+++ ESTRATTO SELEZIONATO
Rinnovandoci rinnoviamo: l’eclettismo nella produzione grafica di Galileo Chini

Artista poliedrico, acuto osservatore e uomo dalla straordinaria sensibilità, Galileo Chini incarna una delle personalità più affascinanti e peculiari all’interno del contesto culturale italiano del ‘900.
Fin dall’inizio della sua carriera, le sue posizioni estetiche anticipano largamente le tendenze che si sarebbero susseguite con fervore negli anni a venire, contraddistinguendolo per la grande capacità di cogliere stimoli e novità di gusto internazionale, in una dimensione espressiva, secondo la sagace decifrazione del dottor Fabio Benzi in una delle innumerevoli introduzioni condotte in merito al personaggio, “nutrita di un cosmopolitismo robusto, non superficiale e parimenti dotato di una foga creativa che ne fa una delle incarnazioni europee più complete dell’artista universale individuato dall’ideologia modernista dell’Art Nouveau”.
++++++
- _ESERCIZI DA SVOLGERE_
- A) Rispondi a queste domande sul testo dedicato a Galileo Chini:
(i) Con quali tre definizioni viene presentato Galileo Chini in apertura?
(ii) A chi è attribuita la citazione riportata nel testo?
(iii) Di quale movimento viene menzionata l'ideologia modernista?
- B) Ricopia fedelmente dal testo su Galileo Chini il passo che va da "Artista poliedrico, acuto" a "italiano del ‘900.".
+++ DATI FORNITI
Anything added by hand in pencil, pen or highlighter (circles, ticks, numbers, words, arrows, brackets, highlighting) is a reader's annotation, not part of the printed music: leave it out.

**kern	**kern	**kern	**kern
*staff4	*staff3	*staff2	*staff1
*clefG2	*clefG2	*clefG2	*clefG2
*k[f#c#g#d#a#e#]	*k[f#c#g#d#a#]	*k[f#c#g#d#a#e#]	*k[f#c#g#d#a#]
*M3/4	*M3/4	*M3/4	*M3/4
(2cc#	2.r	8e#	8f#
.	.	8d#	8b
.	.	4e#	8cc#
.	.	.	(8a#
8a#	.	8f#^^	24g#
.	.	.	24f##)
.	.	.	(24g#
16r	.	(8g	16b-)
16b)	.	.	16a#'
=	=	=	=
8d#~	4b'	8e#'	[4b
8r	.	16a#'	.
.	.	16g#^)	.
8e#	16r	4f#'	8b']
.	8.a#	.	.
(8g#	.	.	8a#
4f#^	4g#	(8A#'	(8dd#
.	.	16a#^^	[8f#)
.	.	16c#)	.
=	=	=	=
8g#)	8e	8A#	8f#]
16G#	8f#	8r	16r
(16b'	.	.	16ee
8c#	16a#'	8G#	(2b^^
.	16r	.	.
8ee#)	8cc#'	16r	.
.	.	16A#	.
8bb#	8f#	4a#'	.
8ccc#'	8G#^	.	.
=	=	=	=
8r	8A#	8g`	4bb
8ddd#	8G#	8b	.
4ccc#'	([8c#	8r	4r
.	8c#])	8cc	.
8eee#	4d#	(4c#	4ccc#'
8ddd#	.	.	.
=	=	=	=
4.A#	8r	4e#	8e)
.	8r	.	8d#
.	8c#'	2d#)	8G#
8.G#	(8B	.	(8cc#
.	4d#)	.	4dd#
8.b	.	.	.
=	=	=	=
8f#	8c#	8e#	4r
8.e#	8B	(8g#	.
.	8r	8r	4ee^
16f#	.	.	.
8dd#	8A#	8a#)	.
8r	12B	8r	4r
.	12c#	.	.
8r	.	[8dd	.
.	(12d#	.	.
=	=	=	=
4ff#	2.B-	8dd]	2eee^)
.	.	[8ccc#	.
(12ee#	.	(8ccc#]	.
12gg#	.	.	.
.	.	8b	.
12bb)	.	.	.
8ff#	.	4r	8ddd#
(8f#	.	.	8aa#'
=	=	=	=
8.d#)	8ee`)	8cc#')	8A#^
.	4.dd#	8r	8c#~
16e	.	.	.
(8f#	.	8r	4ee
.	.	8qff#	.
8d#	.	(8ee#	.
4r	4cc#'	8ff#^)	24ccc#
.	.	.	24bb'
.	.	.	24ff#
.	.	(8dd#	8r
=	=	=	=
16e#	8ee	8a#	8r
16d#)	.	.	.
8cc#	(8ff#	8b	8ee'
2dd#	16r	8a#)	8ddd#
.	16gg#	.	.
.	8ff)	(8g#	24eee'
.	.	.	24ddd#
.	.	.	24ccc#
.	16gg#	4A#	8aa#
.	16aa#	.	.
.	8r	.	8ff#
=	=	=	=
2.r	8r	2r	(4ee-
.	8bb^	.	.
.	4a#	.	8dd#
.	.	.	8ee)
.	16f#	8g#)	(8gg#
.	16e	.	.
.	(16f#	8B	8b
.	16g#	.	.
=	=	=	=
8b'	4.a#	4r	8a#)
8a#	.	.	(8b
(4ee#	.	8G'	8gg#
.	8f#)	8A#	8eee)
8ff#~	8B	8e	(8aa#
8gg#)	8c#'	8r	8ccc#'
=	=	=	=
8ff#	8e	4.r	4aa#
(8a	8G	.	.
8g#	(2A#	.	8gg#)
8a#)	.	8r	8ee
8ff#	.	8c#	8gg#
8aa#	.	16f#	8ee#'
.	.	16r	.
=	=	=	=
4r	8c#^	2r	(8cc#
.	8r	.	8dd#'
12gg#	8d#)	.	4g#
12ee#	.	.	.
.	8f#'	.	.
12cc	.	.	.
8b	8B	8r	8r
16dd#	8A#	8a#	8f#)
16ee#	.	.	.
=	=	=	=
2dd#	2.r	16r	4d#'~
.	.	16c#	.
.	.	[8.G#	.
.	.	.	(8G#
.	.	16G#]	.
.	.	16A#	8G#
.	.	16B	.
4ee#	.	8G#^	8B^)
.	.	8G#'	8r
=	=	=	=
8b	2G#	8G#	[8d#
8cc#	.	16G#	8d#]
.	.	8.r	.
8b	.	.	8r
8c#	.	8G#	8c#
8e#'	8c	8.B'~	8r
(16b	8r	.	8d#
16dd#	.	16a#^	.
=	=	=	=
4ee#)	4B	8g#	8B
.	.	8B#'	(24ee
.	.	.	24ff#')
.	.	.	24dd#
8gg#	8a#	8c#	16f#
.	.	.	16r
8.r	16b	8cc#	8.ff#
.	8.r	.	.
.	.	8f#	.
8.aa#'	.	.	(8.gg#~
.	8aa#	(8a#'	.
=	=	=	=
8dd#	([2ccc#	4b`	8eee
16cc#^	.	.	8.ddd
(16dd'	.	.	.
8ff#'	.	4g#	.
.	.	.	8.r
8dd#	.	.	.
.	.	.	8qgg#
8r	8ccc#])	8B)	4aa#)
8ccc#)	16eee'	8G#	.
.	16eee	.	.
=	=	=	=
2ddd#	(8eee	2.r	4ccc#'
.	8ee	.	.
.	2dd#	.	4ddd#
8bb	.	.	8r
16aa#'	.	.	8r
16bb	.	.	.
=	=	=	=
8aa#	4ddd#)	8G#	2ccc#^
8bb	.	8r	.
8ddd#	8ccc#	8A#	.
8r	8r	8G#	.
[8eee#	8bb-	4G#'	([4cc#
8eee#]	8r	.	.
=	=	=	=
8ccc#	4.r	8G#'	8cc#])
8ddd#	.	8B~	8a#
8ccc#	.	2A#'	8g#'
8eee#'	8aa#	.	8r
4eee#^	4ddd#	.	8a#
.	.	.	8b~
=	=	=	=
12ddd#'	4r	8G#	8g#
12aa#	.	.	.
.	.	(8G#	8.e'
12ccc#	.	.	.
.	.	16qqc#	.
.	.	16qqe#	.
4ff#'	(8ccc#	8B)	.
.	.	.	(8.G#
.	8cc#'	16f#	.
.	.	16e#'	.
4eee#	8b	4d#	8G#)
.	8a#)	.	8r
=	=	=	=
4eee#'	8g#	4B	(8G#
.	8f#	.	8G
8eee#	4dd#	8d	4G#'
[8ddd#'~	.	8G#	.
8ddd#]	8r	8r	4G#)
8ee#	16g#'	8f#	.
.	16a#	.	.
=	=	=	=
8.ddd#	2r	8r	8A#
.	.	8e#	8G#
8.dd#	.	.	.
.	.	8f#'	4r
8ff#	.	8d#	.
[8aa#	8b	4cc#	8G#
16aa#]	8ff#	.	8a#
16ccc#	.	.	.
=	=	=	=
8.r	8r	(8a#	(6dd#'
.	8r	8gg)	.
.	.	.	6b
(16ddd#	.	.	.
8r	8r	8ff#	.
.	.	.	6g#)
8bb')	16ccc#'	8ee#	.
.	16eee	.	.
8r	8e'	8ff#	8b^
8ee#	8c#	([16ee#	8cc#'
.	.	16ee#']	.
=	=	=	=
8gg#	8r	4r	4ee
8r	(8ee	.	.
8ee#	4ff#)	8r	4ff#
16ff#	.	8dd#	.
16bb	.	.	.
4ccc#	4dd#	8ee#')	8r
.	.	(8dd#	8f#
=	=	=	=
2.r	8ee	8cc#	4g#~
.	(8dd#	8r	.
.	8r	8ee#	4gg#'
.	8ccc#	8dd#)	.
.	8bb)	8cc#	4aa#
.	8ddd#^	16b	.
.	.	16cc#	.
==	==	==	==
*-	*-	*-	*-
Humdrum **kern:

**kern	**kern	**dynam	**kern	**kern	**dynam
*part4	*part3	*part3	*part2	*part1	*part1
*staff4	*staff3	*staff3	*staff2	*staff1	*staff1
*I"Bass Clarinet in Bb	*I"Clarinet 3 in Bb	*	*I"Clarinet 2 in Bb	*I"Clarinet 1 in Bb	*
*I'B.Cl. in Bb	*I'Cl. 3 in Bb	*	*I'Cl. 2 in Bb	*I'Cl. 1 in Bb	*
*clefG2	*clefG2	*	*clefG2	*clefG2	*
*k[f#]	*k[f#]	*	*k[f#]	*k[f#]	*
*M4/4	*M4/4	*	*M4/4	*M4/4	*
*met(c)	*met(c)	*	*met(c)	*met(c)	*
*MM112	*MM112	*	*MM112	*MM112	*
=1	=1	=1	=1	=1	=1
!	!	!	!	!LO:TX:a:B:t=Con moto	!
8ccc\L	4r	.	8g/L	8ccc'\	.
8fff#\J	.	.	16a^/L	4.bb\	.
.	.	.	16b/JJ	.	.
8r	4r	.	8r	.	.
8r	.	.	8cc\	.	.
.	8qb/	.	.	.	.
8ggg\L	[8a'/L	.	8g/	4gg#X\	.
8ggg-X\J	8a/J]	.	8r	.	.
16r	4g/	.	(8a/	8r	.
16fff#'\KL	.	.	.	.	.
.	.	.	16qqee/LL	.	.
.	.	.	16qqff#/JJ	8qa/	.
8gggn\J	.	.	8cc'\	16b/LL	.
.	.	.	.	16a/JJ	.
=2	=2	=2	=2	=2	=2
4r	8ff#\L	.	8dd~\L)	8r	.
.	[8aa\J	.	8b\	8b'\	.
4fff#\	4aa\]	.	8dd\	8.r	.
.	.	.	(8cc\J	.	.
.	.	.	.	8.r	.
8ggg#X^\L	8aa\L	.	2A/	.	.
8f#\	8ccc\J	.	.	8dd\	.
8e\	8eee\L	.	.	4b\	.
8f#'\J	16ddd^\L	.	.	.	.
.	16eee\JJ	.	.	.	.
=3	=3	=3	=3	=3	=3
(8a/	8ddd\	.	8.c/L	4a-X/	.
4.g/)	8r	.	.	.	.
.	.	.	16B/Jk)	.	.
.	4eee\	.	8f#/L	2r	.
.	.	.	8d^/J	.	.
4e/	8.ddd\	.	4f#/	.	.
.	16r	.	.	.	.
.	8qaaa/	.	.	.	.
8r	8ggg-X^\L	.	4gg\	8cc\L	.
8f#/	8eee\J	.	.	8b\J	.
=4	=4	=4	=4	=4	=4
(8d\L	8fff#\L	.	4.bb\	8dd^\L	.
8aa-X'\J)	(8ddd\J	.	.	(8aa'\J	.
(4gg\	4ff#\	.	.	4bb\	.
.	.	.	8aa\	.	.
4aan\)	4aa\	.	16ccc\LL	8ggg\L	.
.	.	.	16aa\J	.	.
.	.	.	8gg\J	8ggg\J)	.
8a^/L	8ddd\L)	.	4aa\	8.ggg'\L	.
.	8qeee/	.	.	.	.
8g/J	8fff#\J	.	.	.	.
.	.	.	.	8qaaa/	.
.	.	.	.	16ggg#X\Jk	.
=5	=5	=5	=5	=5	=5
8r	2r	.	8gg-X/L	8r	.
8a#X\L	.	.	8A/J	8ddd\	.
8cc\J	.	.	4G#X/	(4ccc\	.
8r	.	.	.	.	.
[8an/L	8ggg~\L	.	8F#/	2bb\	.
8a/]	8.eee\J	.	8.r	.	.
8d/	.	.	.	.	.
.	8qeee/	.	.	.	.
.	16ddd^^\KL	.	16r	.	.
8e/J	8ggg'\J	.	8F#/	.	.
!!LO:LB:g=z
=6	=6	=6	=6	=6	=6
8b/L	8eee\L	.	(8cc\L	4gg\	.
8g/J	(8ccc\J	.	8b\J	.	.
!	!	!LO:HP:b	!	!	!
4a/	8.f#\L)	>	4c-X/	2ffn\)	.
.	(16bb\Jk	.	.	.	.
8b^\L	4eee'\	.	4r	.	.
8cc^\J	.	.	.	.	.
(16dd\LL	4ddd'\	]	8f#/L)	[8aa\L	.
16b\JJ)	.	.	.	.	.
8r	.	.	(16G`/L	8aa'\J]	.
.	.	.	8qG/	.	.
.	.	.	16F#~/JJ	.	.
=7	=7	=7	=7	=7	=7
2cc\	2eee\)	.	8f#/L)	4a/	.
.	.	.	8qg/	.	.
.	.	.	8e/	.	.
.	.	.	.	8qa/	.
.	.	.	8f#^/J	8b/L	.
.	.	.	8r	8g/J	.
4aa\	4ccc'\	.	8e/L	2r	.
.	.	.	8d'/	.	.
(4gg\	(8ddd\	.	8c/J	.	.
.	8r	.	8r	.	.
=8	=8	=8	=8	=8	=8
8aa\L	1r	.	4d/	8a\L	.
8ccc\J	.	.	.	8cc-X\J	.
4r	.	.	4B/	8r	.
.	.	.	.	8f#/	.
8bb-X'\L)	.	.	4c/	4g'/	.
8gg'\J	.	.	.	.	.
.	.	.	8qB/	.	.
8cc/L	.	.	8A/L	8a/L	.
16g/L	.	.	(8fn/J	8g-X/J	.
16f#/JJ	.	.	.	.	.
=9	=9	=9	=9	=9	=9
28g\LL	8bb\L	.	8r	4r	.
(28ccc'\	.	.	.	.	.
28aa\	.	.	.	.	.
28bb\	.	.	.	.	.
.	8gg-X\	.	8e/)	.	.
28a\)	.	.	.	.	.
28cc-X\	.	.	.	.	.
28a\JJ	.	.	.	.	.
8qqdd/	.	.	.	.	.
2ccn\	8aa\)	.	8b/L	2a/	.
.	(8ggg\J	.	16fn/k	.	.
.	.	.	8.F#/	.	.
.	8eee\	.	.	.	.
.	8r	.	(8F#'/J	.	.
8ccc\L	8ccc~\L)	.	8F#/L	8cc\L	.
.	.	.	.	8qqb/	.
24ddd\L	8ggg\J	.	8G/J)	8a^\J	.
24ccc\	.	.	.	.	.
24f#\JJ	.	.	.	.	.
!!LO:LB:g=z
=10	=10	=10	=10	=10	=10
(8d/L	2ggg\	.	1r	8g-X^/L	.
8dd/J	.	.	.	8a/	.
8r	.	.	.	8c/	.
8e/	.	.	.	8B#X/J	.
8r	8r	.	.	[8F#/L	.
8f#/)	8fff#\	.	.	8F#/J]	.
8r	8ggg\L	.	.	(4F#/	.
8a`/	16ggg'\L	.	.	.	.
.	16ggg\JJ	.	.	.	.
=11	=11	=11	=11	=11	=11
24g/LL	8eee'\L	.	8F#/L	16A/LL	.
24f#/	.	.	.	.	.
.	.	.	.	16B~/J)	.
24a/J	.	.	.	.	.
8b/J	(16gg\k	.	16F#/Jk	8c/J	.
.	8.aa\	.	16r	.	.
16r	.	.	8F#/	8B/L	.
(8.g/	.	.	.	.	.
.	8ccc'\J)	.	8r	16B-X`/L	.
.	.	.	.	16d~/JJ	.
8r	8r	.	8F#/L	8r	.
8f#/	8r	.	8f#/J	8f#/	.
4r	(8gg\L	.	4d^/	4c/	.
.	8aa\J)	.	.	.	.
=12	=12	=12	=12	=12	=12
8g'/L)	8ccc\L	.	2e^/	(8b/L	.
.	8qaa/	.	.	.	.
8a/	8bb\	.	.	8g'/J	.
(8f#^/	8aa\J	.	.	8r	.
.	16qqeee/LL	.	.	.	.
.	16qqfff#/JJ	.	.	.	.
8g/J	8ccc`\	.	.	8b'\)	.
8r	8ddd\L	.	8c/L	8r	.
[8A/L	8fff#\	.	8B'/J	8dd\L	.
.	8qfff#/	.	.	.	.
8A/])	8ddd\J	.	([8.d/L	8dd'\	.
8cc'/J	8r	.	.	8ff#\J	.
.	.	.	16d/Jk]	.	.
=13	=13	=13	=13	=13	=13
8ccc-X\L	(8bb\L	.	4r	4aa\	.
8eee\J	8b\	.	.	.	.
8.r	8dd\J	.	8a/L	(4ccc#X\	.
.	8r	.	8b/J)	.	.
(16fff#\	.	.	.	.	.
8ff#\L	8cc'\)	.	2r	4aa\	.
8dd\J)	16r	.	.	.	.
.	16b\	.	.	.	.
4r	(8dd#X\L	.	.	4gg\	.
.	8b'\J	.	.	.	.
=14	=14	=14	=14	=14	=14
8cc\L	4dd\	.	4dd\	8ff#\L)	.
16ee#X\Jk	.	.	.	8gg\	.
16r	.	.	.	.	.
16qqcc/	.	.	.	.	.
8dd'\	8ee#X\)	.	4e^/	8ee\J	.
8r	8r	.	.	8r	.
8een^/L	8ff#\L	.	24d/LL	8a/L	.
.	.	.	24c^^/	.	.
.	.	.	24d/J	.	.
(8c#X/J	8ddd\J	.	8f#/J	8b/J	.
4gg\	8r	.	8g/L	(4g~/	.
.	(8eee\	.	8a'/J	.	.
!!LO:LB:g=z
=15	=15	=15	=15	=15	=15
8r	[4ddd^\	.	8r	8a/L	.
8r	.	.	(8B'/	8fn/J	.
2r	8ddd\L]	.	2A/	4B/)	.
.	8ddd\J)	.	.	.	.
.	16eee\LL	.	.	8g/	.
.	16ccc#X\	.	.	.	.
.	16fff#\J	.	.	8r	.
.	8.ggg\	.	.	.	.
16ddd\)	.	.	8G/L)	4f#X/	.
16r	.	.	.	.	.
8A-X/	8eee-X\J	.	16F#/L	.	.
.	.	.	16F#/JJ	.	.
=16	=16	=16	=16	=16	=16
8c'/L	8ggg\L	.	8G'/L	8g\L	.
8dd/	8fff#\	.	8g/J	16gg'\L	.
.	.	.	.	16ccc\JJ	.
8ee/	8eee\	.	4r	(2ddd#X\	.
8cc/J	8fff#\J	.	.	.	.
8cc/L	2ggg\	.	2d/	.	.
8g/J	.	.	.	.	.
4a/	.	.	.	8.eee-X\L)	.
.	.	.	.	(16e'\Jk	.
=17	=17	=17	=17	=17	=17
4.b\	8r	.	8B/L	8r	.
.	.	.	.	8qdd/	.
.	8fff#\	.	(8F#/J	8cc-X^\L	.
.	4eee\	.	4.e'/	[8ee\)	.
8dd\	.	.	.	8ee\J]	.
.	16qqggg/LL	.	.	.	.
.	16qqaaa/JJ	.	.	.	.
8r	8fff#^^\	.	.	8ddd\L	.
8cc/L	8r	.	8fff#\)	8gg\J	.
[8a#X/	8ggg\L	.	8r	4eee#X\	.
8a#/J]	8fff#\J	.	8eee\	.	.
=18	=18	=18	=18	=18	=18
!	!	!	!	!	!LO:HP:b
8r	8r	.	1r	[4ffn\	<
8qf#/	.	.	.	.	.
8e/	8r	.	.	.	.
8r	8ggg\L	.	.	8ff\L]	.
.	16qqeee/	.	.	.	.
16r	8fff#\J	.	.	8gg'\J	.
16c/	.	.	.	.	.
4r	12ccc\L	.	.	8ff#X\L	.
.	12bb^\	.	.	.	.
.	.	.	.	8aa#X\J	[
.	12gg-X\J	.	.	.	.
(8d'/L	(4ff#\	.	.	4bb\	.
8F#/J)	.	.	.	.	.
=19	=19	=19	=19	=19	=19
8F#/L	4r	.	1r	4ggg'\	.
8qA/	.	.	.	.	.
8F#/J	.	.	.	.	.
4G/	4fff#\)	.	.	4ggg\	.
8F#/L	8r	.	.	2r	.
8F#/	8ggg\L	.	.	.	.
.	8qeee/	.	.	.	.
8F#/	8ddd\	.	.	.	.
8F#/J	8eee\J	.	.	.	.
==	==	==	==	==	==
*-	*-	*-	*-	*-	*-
++++++
- _RISPOSTE AGLI ESERCIZI_
- A)
(i) Artista poliedrico, acuto osservatore e uomo dalla straordinaria sensibilità.
(ii) Al dottor Fabio Benzi, in una delle introduzioni dedicate al personaggio.
(iii) Dell'Art Nouveau.

- B)
Artista poliedrico, acuto osservatore e uomo dalla straordinaria sensibilità, Galileo Chini incarna una delle personalità più affascinanti e peculiari all’interno del contesto culturale italiano del ‘900.